Hi! I was just curious on how to review your own game. Mostly, how you can identify your mistakes, how you can learn from your mistakes, and also your opponent’s, how to find better sequences, etc. I make a lot of mistakes in games, and I think if I could learn how to effectively review, I could learn a lot. Thank you so much!
in adition of what kingkaio said, also you can press the download SGF option and save the game to use it on another plataform or program
You’re best bet is to have someone else who is a stronger player, reveiw a few games for you. Why? because when they do, they will be able to pin point your mistakes in a game, and explain to you why they are bad, and the proper thinking/ logic that should be applied to a situation on the board.
Why is this important?
Well, that way, you can see the points they are making, learn to understand what to look for, and indeed what you should be thinking about when looking over a game you have played.

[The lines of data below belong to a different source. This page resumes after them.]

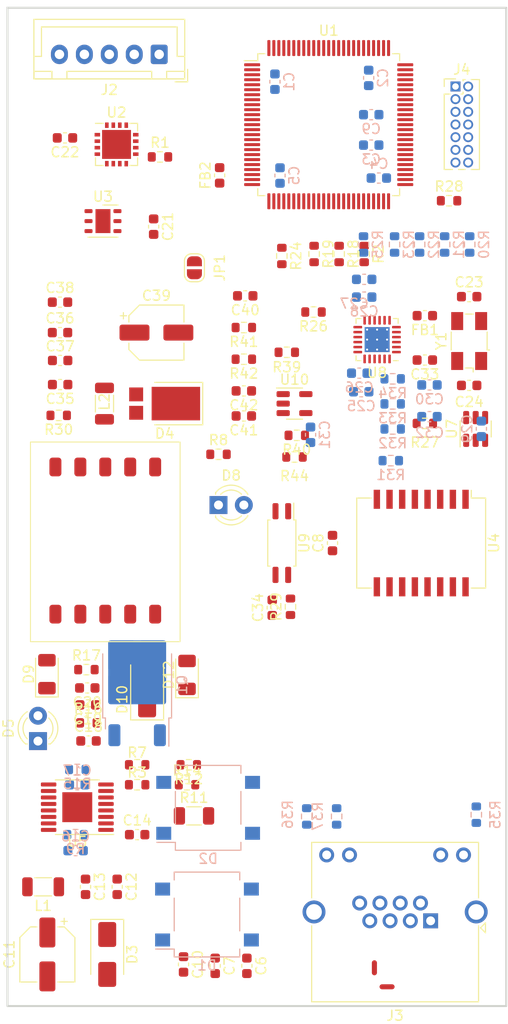
<source format=kicad_pcb>
(kicad_pcb (version 20221018) (generator pcbnew)

  (general
    (thickness 1.6)
  )

  (paper "A4" portrait)
  (title_block
    (title "Open Wheather Station Board")
    (date "2024-01-02")
    (rev "0.1")
    (company "Vital Septfonds")
  )

  (layers
    (0 "F.Cu" signal)
    (31 "B.Cu" signal)
    (32 "B.Adhes" user "B.Adhesive")
    (33 "F.Adhes" user "F.Adhesive")
    (34 "B.Paste" user)
    (35 "F.Paste" user)
    (36 "B.SilkS" user "B.Silkscreen")
    (37 "F.SilkS" user "F.Silkscreen")
    (38 "B.Mask" user)
    (39 "F.Mask" user)
    (40 "Dwgs.User" user "User.Drawings")
    (41 "Cmts.User" user "User.Comments")
    (42 "Eco1.User" user "User.Eco1")
    (43 "Eco2.User" user "User.Eco2")
    (44 "Edge.Cuts" user)
    (45 "Margin" user)
    (46 "B.CrtYd" user "B.Courtyard")
    (47 "F.CrtYd" user "F.Courtyard")
    (48 "B.Fab" user)
    (49 "F.Fab" user)
    (50 "User.1" user)
    (51 "User.2" user)
    (52 "User.3" user)
    (53 "User.4" user)
    (54 "User.5" user)
    (55 "User.6" user)
    (56 "User.7" user)
    (57 "User.8" user)
    (58 "User.9" user)
  )

  (setup
    (pad_to_mask_clearance 0)
    (pcbplotparams
      (layerselection 0x00010fc_ffffffff)
      (plot_on_all_layers_selection 0x0000000_00000000)
      (disableapertmacros false)
      (usegerberextensions false)
      (usegerberattributes true)
      (usegerberadvancedattributes true)
      (creategerberjobfile true)
      (dashed_line_dash_ratio 12.000000)
      (dashed_line_gap_ratio 3.000000)
      (svgprecision 4)
      (plotframeref false)
      (viasonmask false)
      (mode 1)
      (useauxorigin false)
      (hpglpennumber 1)
      (hpglpenspeed 20)
      (hpglpendiameter 15.000000)
      (dxfpolygonmode true)
      (dxfimperialunits true)
      (dxfusepcbnewfont true)
      (psnegative false)
      (psa4output false)
      (plotreference true)
      (plotvalue true)
      (plotinvisibletext false)
      (sketchpadsonfab false)
      (subtractmaskfromsilk false)
      (outputformat 1)
      (mirror false)
      (drillshape 1)
      (scaleselection 1)
      (outputdirectory "")
    )
  )

  (net 0 "")
  (net 1 "/PoE/VIN")
  (net 2 "/PoE/VSS")
  (net 3 "GNDPWR")
  (net 4 "GND")
  (net 5 "Net-(D12-A)")
  (net 6 "Net-(U5-SS)")
  (net 7 "GNDA")
  (net 8 "Net-(U5-CS)")
  (net 9 "Net-(D5-K)")
  (net 10 "Net-(D9-K)")
  (net 11 "+3V3")
  (net 12 "Net-(U8-XTAL1{slash}CLKIN)")
  (net 13 "Net-(U8-XTAL2)")
  (net 14 "/Ethernet/ETH_DATA.CT")
  (net 15 "Net-(U8-VDDCR)")
  (net 16 "Net-(C34-Pad1)")
  (net 17 "Net-(C35-Pad1)")
  (net 18 "Net-(D9-A)")
  (net 19 "Net-(D8-K)")
  (net 20 "Net-(JP1-A)")
  (net 21 "Net-(C40-Pad2)")
  (net 22 "Net-(U10-REF)")
  (net 23 "Net-(U10-K)")
  (net 24 "Net-(C42-Pad1)")
  (net 25 "Net-(D1-Pad3)")
  (net 26 "Net-(D1-Pad4)")
  (net 27 "Net-(D2-Pad3)")
  (net 28 "Net-(D2-Pad4)")
  (net 29 "Net-(D5-A)")
  (net 30 "Net-(D8-A)")
  (net 31 "unconnected-(J4-Pin_1-Pad1)")
  (net 32 "unconnected-(J4-Pin_2-Pad2)")
  (net 33 "/Connectors/SWD.SWDIO")
  (net 34 "/Connectors/SWD.SWCLK")
  (net 35 "/Connectors/SWD.SWO")
  (net 36 "unconnected-(J4-Pin_9-Pad9)")
  (net 37 "unconnected-(J4-Pin_10-Pad10)")
  (net 38 "Net-(J4-Pin_11)")
  (net 39 "/Connectors/NRST")
  (net 40 "/Connectors/VCP.RX")
  (net 41 "/Connectors/VCP.TX")
  (net 42 "+3.3V")
  (net 43 "/Connectors/ETH_PORT4")
  (net 44 "/Connectors/ETH_PORT5")
  (net 45 "/Connectors/ETH_PORT7")
  (net 46 "/Connectors/ETH_PORT8")
  (net 47 "Net-(U2-SS_B)")
  (net 48 "/Ethernet/ETH.RXD0")
  (net 49 "Net-(U8-RXD0{slash}MODE0)")
  (net 50 "Net-(U5-DCCL)")
  (net 51 "Net-(U5-RT)")
  (net 52 "Net-(Q1-S)")
  (net 53 "Net-(D4-A)")
  (net 54 "Net-(U5-GD)")
  (net 55 "Net-(D4-K)")
  (net 56 "Net-(D10-A1)")
  (net 57 "Net-(R17-Pad2)")
  (net 58 "/Ethernet/ETH.RXD1")
  (net 59 "Net-(U8-RXD1{slash}MODE1)")
  (net 60 "/Ethernet/ETH.CRC_DV")
  (net 61 "Net-(U8-CRS_DV{slash}MODE2)")
  (net 62 "/Ethernet/ETH.MDIO")
  (net 63 "/Ethernet/ETH.REF_CLK")
  (net 64 "Net-(U8-~{INT}{slash}REFCLKO)")
  (net 65 "Net-(U8-RXER{slash}PHYAD0)")
  (net 66 "Net-(U8-RBIAS)")
  (net 67 "Net-(U5-COMP)")
  (net 68 "Net-(D10-A2)")
  (net 69 "/Ethernet/ETH_DATA.RD-")
  (net 70 "/Ethernet/ETH_DATA.RD+")
  (net 71 "/Ethernet/ETH_DATA.TD-")
  (net 72 "/Ethernet/ETH_DATA.TD+")
  (net 73 "Net-(J3-Pad9)")
  (net 74 "Net-(J3-Pad11)")
  (net 75 "/Connectors/ETH_STATUS.LED_GREEN")
  (net 76 "Net-(R42-Pad1)")
  (net 77 "unconnected-(U1-PE2-Pad1)")
  (net 78 "unconnected-(U1-PE3-Pad2)")
  (net 79 "unconnected-(U1-PE4-Pad3)")
  (net 80 "unconnected-(U1-PE5-Pad4)")
  (net 81 "unconnected-(U1-PE6-Pad5)")
  (net 82 "+3.3VA")
  (net 83 "unconnected-(U1-PC13-Pad7)")
  (net 84 "unconnected-(U1-PC14-Pad8)")
  (net 85 "unconnected-(U1-PC15-Pad9)")
  (net 86 "unconnected-(U1-OSC_IN-Pad12)")
  (net 87 "unconnected-(U1-OSC_OUT-Pad13)")
  (net 88 "unconnected-(U1-PC0-Pad15)")
  (net 89 "/Ethernet/ETH.MDC")
  (net 90 "unconnected-(U1-PC2-Pad17)")
  (net 91 "unconnected-(U1-PC3-Pad18)")
  (net 92 "/Connectors/ETH_PORT1")
  (net 93 "unconnected-(U1-VREF--Pad20)")
  (net 94 "/Connectors/ETH_PORT2")
  (net 95 "/Connectors/ETH_PORT3")
  (net 96 "unconnected-(U1-PA0-Pad23)")
  (net 97 "unconnected-(U1-PA3-Pad26)")
  (net 98 "unconnected-(U1-PA4-Pad29)")
  (net 99 "unconnected-(U1-PA5-Pad30)")
  (net 100 "unconnected-(U1-PA6-Pad31)")
  (net 101 "unconnected-(U1-PB0-Pad35)")
  (net 102 "unconnected-(U1-PB1-Pad36)")
  (net 103 "unconnected-(U1-PB2-Pad37)")
  (net 104 "unconnected-(U1-PE7-Pad38)")
  (net 105 "unconnected-(U1-PE8-Pad39)")
  (net 106 "unconnected-(U1-PE9-Pad40)")
  (net 107 "unconnected-(U1-PE10-Pad41)")
  (net 108 "unconnected-(U1-PE11-Pad42)")
  (net 109 "unconnected-(U1-PE12-Pad43)")
  (net 110 "unconnected-(U1-PE13-Pad44)")
  (net 111 "unconnected-(U1-PE14-Pad45)")
  (net 112 "unconnected-(U1-PE15-Pad46)")
  (net 113 "unconnected-(U1-PB10-Pad47)")
  (net 114 "/Ethernet/ETH.TX_EN")
  (net 115 "/Ethernet/ETH.TXD0")
  (net 116 "/Ethernet/ETH.TXD1")
  (net 117 "unconnected-(U1-PB14-Pad53)")
  (net 118 "unconnected-(U1-PB15-Pad54)")
  (net 119 "unconnected-(U1-PD8-Pad55)")
  (net 120 "unconnected-(U1-PD9-Pad56)")
  (net 121 "unconnected-(U1-PD10-Pad57)")
  (net 122 "unconnected-(U1-PD11-Pad58)")
  (net 123 "unconnected-(U1-PD12-Pad59)")
  (net 124 "unconnected-(U1-PD13-Pad60)")
  (net 125 "unconnected-(U1-PD14-Pad61)")
  (net 126 "unconnected-(U1-PD15-Pad62)")
  (net 127 "unconnected-(U1-PC6-Pad63)")
  (net 128 "unconnected-(U1-PC7-Pad64)")
  (net 129 "unconnected-(U1-PC8-Pad65)")
  (net 130 "unconnected-(U1-PC9-Pad66)")
  (net 131 "unconnected-(U1-PA8-Pad67)")
  (net 132 "unconnected-(U1-PA11-Pad70)")
  (net 133 "unconnected-(U1-PA12-Pad71)")
  (net 134 "unconnected-(U1-NC-Pad73)")
  (net 135 "unconnected-(U1-PA15-Pad77)")
  (net 136 "unconnected-(U1-PC10-Pad78)")
  (net 137 "unconnected-(U1-PC11-Pad79)")
  (net 138 "unconnected-(U1-PC12-Pad80)")
  (net 139 "unconnected-(U1-PD0-Pad81)")
  (net 140 "unconnected-(U1-PD1-Pad82)")
  (net 141 "unconnected-(U1-PD2-Pad83)")
  (net 142 "unconnected-(U1-PD3-Pad84)")
  (net 143 "unconnected-(U1-PD4-Pad85)")
  (net 144 "unconnected-(U1-PD5-Pad86)")
  (net 145 "unconnected-(U1-PD6-Pad87)")
  (net 146 "unconnected-(U1-PD7-Pad88)")
  (net 147 "unconnected-(U1-PB4-Pad90)")
  (net 148 "unconnected-(U1-PB5-Pad91)")
  (net 149 "/Connectors/I2C.SCL")
  (net 150 "/Connectors/I2C.SDA")
  (net 151 "unconnected-(U1-BOOT0-Pad94)")
  (net 152 "unconnected-(U1-PB8-Pad95)")
  (net 153 "unconnected-(U1-PB9-Pad96)")
  (net 154 "unconnected-(U1-PE0-Pad97)")
  (net 155 "unconnected-(U1-PE1-Pad98)")
  (net 156 "/Connectors/ETH_STATUS.LED_YELLOW")
  (net 157 "/Connectors/ETH_PORT6")
  (net 158 "Net-(Q1-G)")
  (net 159 "Net-(U5-RCLASS)")
  (net 160 "unconnected-(U2-TESTx-Pad2)")
  (net 161 "unconnected-(U2-INT-Pad3)")
  (net 162 "unconnected-(U2-TESTx-Pad5)")
  (net 163 "unconnected-(U2-NC-Pad6)")
  (net 164 "unconnected-(U2-NC-Pad7)")
  (net 165 "unconnected-(U2-MOSI-Pad10)")
  (net 166 "unconnected-(U2-TESTx-Pad12)")
  (net 167 "unconnected-(U2-NC-Pad14)")
  (net 168 "unconnected-(U3-NC-Pad3)")
  (net 169 "unconnected-(U3-NC-Pad4)")
  (net 170 "unconnected-(U5-AUXII-Pad3)")
  (net 171 "unconnected-(U5-AUXI_IRL-Pad6)")

  (footprint "Inductor_SMD:L_1206_3216Metric" (layer "F.Cu") (at 79.575 177.225))

  (footprint "Capacitor_SMD:C_0603_1608Metric" (layer "F.Cu") (at 93.65 185 -90))

  (footprint "Package_QFP:LQFP-100_14x14mm_P0.5mm" (layer "F.Cu") (at 108.204 100.88))

  (footprint "Connector_RJ:RJ45_Amphenol_RJHSE538X" (layer "F.Cu") (at 118.42 180.632 180))

  (footprint "Resistor_SMD:R_0603_1608Metric" (layer "F.Cu") (at 109.25 113.834 -90))

  (footprint "Resistor_SMD:R_0603_1608Metric" (layer "F.Cu") (at 99.695 124.375 180))

  (footprint "Package_SO:HTSSOP-16-1EP_4.4x5mm_P0.65mm_EP3x3mm" (layer "F.Cu") (at 83 169.25 180))

  (footprint "Capacitor_SMD:C_0603_1608Metric" (layer "F.Cu") (at 81.267 121.708))

  (footprint "Resistor_SMD:R_0603_1608Metric" (layer "F.Cu") (at 120.269 108.5))

  (footprint "Capacitor_SMD:C_0603_1608Metric" (layer "F.Cu") (at 81.28 124.502))

  (footprint "LED_THT:LED_D3.0mm" (layer "F.Cu") (at 97.155 138.98))

  (footprint "Capacitor_SMD:C_0603_1608Metric" (layer "F.Cu") (at 99.695 127.55 180))

  (footprint "Resistor_SMD:R_0603_1608Metric" (layer "F.Cu") (at 104 123.68))

  (footprint "Capacitor_SMD:C_0603_1608Metric" (layer "F.Cu") (at 102.540971 149.264553 90))

  (footprint "Resistor_SMD:R_0603_1608Metric" (layer "F.Cu") (at 117.84 130.8075))

  (footprint "Library:SM13117EL" (layer "F.Cu") (at 85.805 142.67 90))

  (footprint "Capacitor_SMD:C_0603_1608Metric" (layer "F.Cu") (at 99.695 130.06 180))

  (footprint "Resistor_SMD:R_0603_1608Metric" (layer "F.Cu") (at 83.913164 155.46734))

  (footprint "Capacitor_SMD:C_0603_1608Metric" (layer "F.Cu") (at 81.764 102.205 180))

  (footprint "Capacitor_SMD:C_0603_1608Metric" (layer "F.Cu") (at 100 185.14 -90))

  (footprint "Capacitor_SMD:C_0603_1608Metric" (layer "F.Cu") (at 83.825 177.225 -90))

  (footprint "Capacitor_SMD:CP_Elec_5x3" (layer "F.Cu") (at 90.932 121.708))

  (footprint "Resistor_SMD:R_1206_3216Metric" (layer "F.Cu") (at 94.7 170.12))

  (footprint "Inductor_SMD:L_1206_3216Metric" (layer "F.Cu") (at 85.725 128.82 -90))

  (footprint "Capacitor_SMD:C_0603_1608Metric" (layer "F.Cu") (at 84.045664 159 180))

  (footprint "NetTie:NetTie-2_SMD_Pad0.5mm" (layer "F.Cu") (at 114.054 187.24 180))

  (footprint "Diode_SMD:D_SMA" (layer "F.Cu") (at 86 184 -90))

  (footprint "Capacitor_SMD:C_0603_1608Metric" (layer "F.Cu") (at 117.84 124.4575 180))

  (footprint "Package_DFN_QFN:VQFN-24-1EP_4x4mm_P0.5mm_EP2.5x2.5mm_ThermalVias" (layer "F.Cu") (at 113.055 122.41 180))

  (footprint "Resistor_SMD:R_0603_1608Metric" (layer "F.Cu") (at 111.76 113.834 -90))

  (footprint "Crystal:Crystal_SMD_Abracon_ABM3B-4Pin_5.0x3.2mm" (layer "F.Cu") (at 122.285 122.5525 90))

  (footprint "Capacitor_SMD:C_0603_1608Metric" (layer "F.Cu") (at 108.585 142.79 90))

  (footprint "Resistor_SMD:R_0603_1608Metric" (layer "F.Cu") (at 104.775 134.17))

  (footprint "Resistor_SMD:R_0603_1608Metric" (layer "F.Cu") (at 89 167))

  (footprint "Connector_JST:JST_XH_B5B-XH-A_1x05_P2.50mm_Vertical" (layer "F.Cu") (at 91.209 93.84 180))

  (footprint "LED_THT:LED_D3.0mm" (layer "F.Cu") (at 79.05874 162.626298 90))

  (footprint "Resistor_SMD:R_0603_1608Metric" (layer "F.Cu") (at 81.135 130 180))

  (footprint "NetTie:NetTie-2_SMD_Pad0.5mm" (layer "F.Cu") (at 112.784 185.335 90))

  (footprint "Capacitor_SMD:C_0603_1608Metric" (layer "F.Cu") (at 81.267 118.66))

  (footprint "Capacitor_SMD:C_0603_1608Metric" (layer "F.Cu") (at 84.122858 162.613608))

  (footprint "Capacitor_SMD:C_0603_1608Metric" (layer "F.Cu")
    (tstamp 9909906a-7c00-4104-9cbb-e851ef54c9e2)
    (at 90.654 111.095 -90)
    (descr "Capacitor SMD 0603 (1608 Metric), square (rectangular) end terminal, IPC_7351 nominal, (Body size source: IPC-SM-782 page 76, https://www.pcb-3d.com/wordpress/wp-content/uploads/ipc-sm-782a_amendment_1_and_2.pdf), generated with kicad-footprint-generator")
    (tags "capacitor")
    (property "Sheetfile" "
... [271328 chars truncated]
</source>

Another great thing to do, is watch people like Dywrin and Nick Sibiky on youtube. They will help you understand the game itself better, so when you understand the game better you will be able to self identify where you went wrong in your own games, what worked, what didn’t and what could have been a more opimal outcome.

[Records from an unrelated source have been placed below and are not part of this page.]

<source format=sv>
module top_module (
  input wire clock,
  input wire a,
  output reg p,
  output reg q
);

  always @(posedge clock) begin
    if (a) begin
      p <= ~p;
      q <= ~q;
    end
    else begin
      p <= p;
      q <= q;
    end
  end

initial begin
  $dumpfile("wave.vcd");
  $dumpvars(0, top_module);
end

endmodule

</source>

When it comes to variations there are only 2 ways i can think of that will realistically improve this skill. 1) Play more games, get better at the game. 2) Do a lot of life and death/ Tsumego problems. This will help reading ability and instinct, and help you to memorise different sequences of moves, different tesuji and so on. Really, the best way forward is by doing both. You can learn a lot from go problems, but that knowladge is useless if you dont know how to apply it.
So… to summarise.
-Watch youtube/ stronger players, play games and explain their moves.
-have strongert palyers do reveiws for you, so you can learn from them
-Play more games, and do more life and death/ tsumego problems.
I hope this helps my dude.
I’d say, note how you expect a key (as you evaluate it when you play it) move to unfold.
Check after the game how your opponent responded to that move and how close it was to your plan.
Check after 5, 10, 20 moves if you kept up with that key move. Maybe it was really important, maybe it evolved into a group that had to die.
That’s how I would review my actions on something in general, I guess it applies to Go.
When I was reviewing my own games, I would look for when things went bad, and try to review and fix that problem so that it didn’t happen again. Say a group got killed:
I then went back and found otu when the group got cut off from the rest of the board and tried to find out how to make it connect out (usually about 20 moves before it died)
Then I went back further and found out the last point when the dead group coudl ahve either lived locally or connected out, usually about 5-10 moves even earlier than in point #1.
Finally I would go back to the opening to find when the group go weak and when I could ahve given it a nice extension or influence-making move.
So what ended up happening, was that any group that got attacked and made my opponent gain profit, was caused by an opening mistake. Any group that died, was caused by an opening mistake. Any group that I got to attack for profit, was due to an opening mistake by my opponent. Eventually I realized that having a strong opening means you start the midgame strong.
Every other minor point, like “which obscure joseki variation to choose”, or “how to squeeze a few mor epoints in the endgame” became the only real issues as I approached 1D. This made it easier to improve on those details, as I didn’t have to worry about major screw ups.